Fitch expects COVID‑19 related economic impacts to test the growing cyber insurance market due to risks around cloud-related breaches and other operational disruptions that could result in capital constraints and impact ratings.
According to Fitch, direct written premiums for cyber insurance grew 12% in 2019 to $2.2 billion, up from 8% growth in 2018. The market is growing rapidly but the risk management picture is only growing more complex. Fitch is signaling that it sees potential for an increased level of cyber-related operational disruptions stemming from the acceleration of digital transformation initiatives (the reason cloud intrusions were cited), which may challenge profitability and complicate underwriting.
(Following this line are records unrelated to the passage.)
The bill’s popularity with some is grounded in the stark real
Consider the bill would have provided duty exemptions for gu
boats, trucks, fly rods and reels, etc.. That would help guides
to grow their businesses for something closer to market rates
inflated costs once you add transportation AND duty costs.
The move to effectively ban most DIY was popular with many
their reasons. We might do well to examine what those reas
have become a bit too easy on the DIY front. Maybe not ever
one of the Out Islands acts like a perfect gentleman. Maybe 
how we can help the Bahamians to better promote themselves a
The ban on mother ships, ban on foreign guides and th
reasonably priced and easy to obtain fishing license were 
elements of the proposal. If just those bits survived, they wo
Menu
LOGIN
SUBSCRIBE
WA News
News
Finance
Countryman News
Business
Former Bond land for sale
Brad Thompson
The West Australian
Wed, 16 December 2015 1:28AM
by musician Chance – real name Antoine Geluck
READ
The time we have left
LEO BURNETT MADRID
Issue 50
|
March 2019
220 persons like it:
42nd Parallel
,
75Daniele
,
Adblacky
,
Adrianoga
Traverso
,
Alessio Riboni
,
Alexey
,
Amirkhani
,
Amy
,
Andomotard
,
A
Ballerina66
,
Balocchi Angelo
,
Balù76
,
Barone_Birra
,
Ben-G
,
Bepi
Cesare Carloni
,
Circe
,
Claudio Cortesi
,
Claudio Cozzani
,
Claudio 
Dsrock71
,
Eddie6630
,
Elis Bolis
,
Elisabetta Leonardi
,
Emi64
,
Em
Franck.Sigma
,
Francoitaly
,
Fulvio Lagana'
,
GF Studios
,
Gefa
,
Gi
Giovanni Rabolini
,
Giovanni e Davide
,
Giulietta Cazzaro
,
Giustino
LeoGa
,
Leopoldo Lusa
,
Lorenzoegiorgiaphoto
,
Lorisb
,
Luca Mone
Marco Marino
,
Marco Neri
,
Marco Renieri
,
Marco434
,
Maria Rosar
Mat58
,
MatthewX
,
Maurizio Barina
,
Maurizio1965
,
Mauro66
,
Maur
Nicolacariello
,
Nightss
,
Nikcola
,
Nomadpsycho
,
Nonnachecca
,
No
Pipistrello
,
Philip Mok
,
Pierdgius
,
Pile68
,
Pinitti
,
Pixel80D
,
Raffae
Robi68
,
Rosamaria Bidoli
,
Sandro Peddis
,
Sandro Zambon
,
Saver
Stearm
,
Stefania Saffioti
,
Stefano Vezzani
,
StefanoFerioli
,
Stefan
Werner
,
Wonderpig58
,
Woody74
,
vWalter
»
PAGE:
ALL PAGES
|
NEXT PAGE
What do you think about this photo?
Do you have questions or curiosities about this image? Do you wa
Indeed, the direct loss ratio for stand-alone cyber insurance rose from 34% in 2018 to 47% in 2019, the second highest ratio on record (48% in 2015). This is especially true for companies already poorly managing their technology heading into the crisis. Importantly, Fitch is also drawing the connection between these breaches and the negative impact on the financial statement and potential impact on ratings.
With COVID‑19 as the great digital catalyst separating winners and losers in a more accelerated way, the losers are more likely to file claims in the aftermath of breaches. And as more companies increasingly rely on digital technology to operate, it will also likely fuel continued growth in the cyber insurance market in 2020. This places greater emphasis on the need for more accurate cyber risk pricing.